Полную версию интервью смотрите в нашем видеодневнике с Берлинского кинофестиваля. 

Интервью Ильи Хржановского о «Дау», абьюзе и Тесаке

15 лет назад в «Дау» сложно было поверить, а сейчас его еще сложнее принять. Вокруг проекта создали мифотворческую атмосферу, а теперь слухи мешают ему. Илья Хржановский долго держался в тени, но с премьерой на Берлинале заговорил. Мы обсудили с режиссером распространенные мифы о «Дау», не обязательно их опровергая — может быть, даже подтверждая.

Кратко напомним, что такое «Дау»:

Выросший из байопика советского физика Льва Ландау проект режиссера Ильи Хржановского («4»), подготовка к которому шла с 2005 года по сценарию Владимира Сорокина, впоследствии переписанному и переросшему в импровизационный процесс на стыке игрового и документального кино. Ландау превратился в мифического Дау в исполнении дирижера Теодора Курентзиса. Остальные роли сыграли участники проекта, чаще всего непрофессиональные актеры под своими именами — фактически в качестве самих себя в предлагаемых обстоятельствах 1950-х.

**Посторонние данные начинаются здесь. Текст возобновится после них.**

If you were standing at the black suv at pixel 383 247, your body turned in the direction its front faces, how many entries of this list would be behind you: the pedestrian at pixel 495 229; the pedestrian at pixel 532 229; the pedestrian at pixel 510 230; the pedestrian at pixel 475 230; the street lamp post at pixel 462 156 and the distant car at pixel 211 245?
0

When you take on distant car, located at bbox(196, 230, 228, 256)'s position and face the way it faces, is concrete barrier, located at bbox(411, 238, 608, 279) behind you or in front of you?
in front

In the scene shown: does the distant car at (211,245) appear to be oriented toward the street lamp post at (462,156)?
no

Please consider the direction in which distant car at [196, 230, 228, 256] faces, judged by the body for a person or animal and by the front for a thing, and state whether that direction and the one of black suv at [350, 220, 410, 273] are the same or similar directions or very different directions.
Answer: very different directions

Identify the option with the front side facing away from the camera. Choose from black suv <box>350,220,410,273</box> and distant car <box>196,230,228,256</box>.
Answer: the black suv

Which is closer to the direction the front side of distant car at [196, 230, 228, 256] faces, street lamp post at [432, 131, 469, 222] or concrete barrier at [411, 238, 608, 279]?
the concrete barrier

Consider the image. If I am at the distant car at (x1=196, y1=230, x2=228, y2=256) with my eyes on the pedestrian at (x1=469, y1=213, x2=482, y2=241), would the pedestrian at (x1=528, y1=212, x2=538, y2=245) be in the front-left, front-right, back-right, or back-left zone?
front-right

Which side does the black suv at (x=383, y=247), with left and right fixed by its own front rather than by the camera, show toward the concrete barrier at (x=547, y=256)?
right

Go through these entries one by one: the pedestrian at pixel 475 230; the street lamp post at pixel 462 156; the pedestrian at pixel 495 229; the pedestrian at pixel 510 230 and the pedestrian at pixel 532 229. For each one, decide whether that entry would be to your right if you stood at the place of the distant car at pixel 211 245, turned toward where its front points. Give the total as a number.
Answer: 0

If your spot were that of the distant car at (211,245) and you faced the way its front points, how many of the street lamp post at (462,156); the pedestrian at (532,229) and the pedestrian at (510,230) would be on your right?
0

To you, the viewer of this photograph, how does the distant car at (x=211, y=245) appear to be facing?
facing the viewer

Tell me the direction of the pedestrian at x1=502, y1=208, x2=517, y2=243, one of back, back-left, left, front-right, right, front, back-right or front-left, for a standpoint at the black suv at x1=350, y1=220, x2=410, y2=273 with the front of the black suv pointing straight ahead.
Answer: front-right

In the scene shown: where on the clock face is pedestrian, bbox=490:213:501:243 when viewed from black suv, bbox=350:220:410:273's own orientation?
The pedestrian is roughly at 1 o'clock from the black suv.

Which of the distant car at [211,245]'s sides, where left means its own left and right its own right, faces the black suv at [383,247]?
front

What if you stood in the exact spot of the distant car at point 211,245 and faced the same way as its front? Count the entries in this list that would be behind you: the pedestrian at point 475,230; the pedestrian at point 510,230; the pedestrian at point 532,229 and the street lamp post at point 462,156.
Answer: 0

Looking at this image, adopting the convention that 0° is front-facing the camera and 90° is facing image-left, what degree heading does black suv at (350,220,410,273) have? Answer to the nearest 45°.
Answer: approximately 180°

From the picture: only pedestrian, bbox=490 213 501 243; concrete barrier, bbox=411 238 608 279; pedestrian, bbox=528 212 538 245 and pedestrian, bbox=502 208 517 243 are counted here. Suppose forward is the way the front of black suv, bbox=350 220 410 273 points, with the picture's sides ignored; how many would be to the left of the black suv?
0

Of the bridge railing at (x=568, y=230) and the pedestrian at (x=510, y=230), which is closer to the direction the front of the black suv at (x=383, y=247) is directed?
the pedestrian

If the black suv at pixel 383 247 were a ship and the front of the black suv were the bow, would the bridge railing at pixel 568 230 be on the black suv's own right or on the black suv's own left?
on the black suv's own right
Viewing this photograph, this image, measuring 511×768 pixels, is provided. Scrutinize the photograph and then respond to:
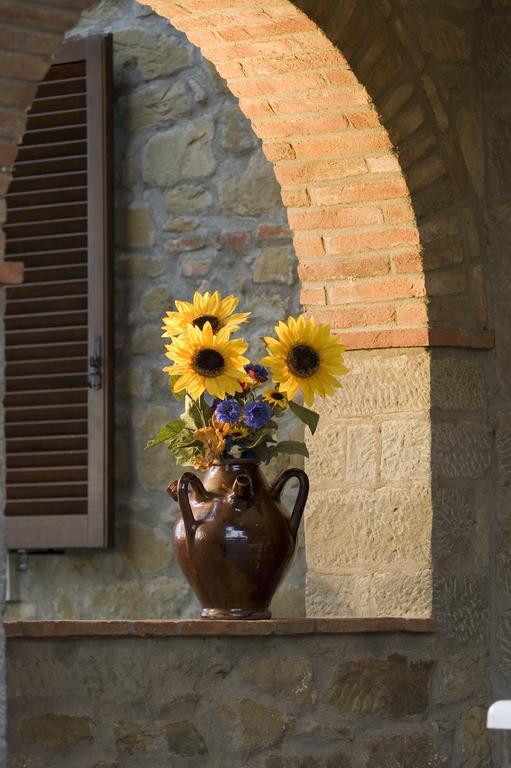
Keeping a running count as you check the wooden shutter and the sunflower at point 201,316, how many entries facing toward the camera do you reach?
2

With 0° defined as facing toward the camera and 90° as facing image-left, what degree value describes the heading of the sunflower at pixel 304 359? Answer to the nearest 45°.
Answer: approximately 0°

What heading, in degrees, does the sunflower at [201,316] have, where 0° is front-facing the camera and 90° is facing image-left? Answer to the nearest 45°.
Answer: approximately 0°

В «Дау» принимали участие как видные деятели мирового искусства (Марина Абрамович, Ромео Кастеллуччи), так и реальные ученые (нобелевский лауреат Дэвид Гросс), преступники (Максим Марцинкевич, более известный как Тесак) и бывшие работники СИЗО (Владимир Ажиппо).

Основные съемки прошли в вымышленном Институте, специально выстроенном в Харькове (2008–2011), где люди жили и работали по образу и подобию советского времени: носили одежду и стрижку той эпохи, пользовались старыми словарем и техникой, подчинялись правилам, имея возможность выхода за пределы площадки. Операторская группа избирательно снимала складывающиеся события и отношения героев, включая несимулированный секс.

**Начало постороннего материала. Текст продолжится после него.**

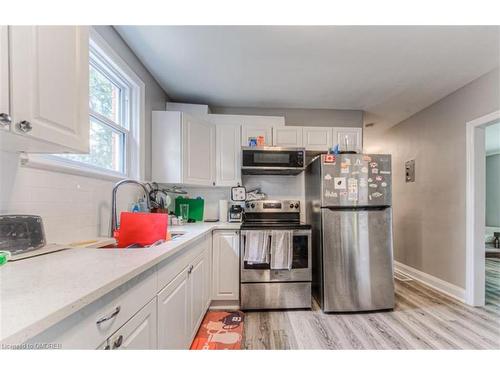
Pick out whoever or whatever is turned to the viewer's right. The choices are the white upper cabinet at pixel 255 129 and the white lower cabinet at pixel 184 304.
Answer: the white lower cabinet

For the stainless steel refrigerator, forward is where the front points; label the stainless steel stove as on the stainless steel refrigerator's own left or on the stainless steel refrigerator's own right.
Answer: on the stainless steel refrigerator's own right

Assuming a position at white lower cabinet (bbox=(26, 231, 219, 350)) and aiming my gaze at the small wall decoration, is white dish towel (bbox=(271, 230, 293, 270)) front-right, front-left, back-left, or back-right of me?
front-left

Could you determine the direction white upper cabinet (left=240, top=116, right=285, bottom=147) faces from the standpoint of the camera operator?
facing the viewer

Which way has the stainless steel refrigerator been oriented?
toward the camera

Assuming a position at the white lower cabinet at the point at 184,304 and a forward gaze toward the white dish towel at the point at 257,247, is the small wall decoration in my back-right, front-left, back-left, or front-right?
front-right

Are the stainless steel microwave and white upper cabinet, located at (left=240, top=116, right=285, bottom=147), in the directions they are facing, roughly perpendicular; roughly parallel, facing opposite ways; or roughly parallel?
roughly parallel

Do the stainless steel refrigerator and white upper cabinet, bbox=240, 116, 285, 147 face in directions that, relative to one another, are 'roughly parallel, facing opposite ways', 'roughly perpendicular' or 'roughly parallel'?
roughly parallel

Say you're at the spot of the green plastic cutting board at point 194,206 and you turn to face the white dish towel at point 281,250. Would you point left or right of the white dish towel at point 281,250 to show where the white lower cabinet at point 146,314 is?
right

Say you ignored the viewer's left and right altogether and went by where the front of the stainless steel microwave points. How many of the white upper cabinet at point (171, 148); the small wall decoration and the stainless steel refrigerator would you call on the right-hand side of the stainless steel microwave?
1

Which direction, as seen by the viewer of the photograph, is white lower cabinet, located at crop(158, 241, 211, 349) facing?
facing to the right of the viewer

Всего было отснято 700 часов материала, из которых смонтировали сначала 13, а теперь уже 16 фильмов, включая матричный фильм про Дау и фрагменты про других героев. Четырем частям было отказано в прокатном удостоверении в России с формулировкой «пропаганда порнографии». Авторы хотят оспорить это решение, подав в суд на Министерство культуры РФ. В планах опубликовать все 700 часов на онлайн-платформе DAU Digital.

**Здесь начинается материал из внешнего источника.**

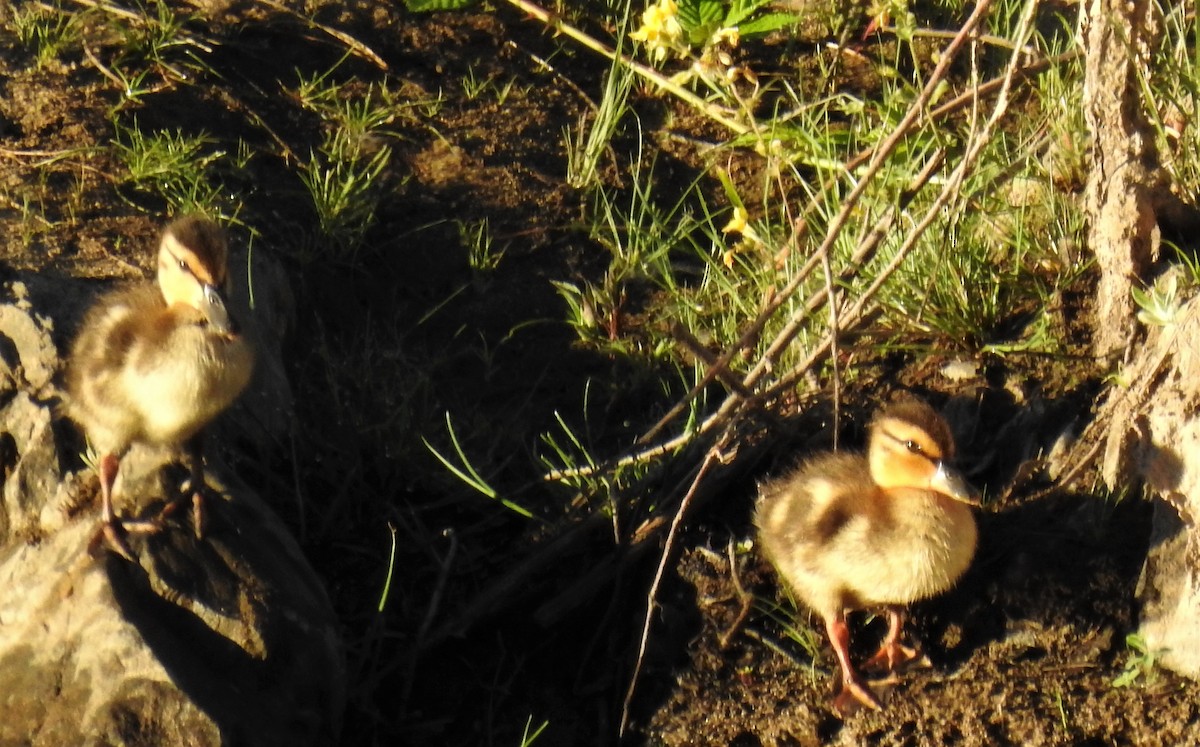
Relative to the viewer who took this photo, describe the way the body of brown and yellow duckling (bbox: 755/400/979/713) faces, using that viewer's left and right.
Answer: facing the viewer and to the right of the viewer

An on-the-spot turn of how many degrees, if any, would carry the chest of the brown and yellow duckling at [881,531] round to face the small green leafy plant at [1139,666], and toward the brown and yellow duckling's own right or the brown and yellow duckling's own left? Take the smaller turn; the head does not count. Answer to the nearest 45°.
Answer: approximately 45° to the brown and yellow duckling's own left

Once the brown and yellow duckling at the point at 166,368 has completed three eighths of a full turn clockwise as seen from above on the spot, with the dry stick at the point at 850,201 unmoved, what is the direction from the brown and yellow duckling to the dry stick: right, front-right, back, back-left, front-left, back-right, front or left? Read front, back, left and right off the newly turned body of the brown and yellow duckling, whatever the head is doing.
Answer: back

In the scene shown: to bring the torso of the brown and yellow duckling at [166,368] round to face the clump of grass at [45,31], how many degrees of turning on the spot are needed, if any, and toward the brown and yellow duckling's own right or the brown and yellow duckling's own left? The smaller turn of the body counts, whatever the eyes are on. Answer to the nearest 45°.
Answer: approximately 135° to the brown and yellow duckling's own left

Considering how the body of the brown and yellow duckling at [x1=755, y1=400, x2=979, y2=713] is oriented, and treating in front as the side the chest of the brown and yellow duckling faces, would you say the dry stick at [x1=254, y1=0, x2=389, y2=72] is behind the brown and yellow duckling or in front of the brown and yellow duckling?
behind

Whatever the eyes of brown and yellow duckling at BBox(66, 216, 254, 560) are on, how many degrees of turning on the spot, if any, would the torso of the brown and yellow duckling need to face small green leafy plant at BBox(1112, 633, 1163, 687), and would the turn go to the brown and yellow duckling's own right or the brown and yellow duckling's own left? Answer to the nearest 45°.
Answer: approximately 45° to the brown and yellow duckling's own left

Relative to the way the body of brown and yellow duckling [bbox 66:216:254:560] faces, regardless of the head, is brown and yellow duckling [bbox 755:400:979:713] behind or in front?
in front

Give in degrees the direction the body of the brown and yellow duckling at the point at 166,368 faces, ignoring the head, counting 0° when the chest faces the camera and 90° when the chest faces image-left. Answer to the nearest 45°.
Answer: approximately 315°

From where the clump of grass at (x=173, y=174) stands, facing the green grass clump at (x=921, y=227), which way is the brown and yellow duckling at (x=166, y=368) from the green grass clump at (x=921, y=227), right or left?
right

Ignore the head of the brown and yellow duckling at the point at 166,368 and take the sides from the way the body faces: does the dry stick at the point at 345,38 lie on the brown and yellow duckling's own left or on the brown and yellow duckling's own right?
on the brown and yellow duckling's own left

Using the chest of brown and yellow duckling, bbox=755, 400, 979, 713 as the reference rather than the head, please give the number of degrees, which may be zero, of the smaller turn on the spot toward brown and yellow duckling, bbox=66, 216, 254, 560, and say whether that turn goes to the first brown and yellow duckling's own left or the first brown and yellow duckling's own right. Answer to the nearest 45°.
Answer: approximately 135° to the first brown and yellow duckling's own right
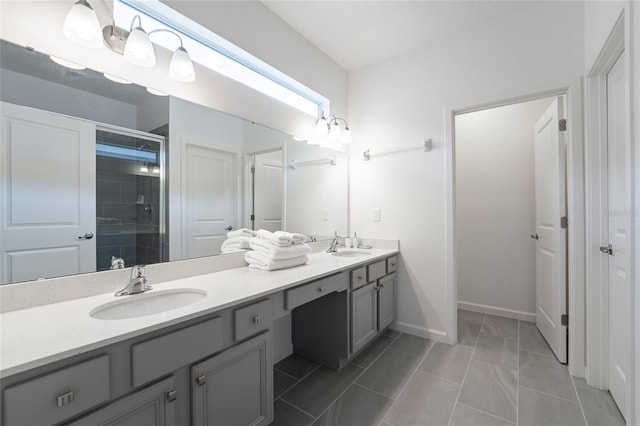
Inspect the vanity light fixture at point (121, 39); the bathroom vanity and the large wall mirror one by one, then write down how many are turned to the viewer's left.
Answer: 0

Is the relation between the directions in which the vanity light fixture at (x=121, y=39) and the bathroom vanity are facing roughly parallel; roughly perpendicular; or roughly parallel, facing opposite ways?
roughly parallel

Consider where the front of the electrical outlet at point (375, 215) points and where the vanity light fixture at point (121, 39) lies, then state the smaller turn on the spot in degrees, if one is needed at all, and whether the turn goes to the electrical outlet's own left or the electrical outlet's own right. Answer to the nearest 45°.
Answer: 0° — it already faces it

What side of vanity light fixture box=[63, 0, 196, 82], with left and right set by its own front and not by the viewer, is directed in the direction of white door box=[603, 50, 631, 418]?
front

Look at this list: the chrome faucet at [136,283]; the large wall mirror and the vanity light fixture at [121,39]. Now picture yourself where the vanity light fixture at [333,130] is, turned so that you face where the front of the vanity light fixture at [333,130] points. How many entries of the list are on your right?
3

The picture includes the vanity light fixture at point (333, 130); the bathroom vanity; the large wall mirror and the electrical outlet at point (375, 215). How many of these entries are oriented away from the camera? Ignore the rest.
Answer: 0

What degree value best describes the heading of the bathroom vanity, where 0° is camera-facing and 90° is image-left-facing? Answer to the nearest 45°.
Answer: approximately 315°

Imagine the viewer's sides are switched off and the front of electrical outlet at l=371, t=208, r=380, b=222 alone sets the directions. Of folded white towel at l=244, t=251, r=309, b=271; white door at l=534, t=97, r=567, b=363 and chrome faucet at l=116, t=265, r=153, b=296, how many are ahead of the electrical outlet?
2

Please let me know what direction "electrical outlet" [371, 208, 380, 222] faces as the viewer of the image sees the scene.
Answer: facing the viewer and to the left of the viewer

В начале 2019 года проект был презентован в виде большой музейной инсталляции в Париже.

На Берлинском кинофестивале 2020 года были представлены две части «Дау»: «Наташа» в основном конкурсе и «Дегенерация» в секции Berlinale Special. Илья Хржановский и съемочная группа (соавтор Екатерина Эртель, актрисы и оператор) дали пресс-конференцию, участвовали в открытой дискуссии и были готовы к интервью.

Пятеро российских журналистов подписали открытое обращение директору Берлинале, подвергая сомнению этичность участия трансгрессивного «Дау. Наташа» в конкурсе европейского киносмотра. На письмо обратило внимание международное издание Variety, которое, судя по всему, готово собрать материал для обвинений Хржановского в абьюзе на съемочной площадке.

Интервью было записано до того как «Дау. Наташа» получил приз от жюри Берлинале, как и предсказано Ильей, более или менее утешительный — не главный, а за выдающиеся художественные достижения оператору Юргену Юргесу (в разные годы снимал для Фассбиндера, Вендерса и Ханеке).

Подробности по теме

Мы посмотрели «Дау»: вот что о нем нужно знать — простыми словами

Мы посмотрели «Дау»: вот что о нем нужно знать — простыми словами

«Наташа» и насилие

В прессе Хржановского обвиняют в том, что он срежиссировал реальное насилие над личностью, которое было показано в фильме «Дау. Наташа», где в сцене допроса главной героини ее вынуждают засунуть в себя горлышко от бутылки.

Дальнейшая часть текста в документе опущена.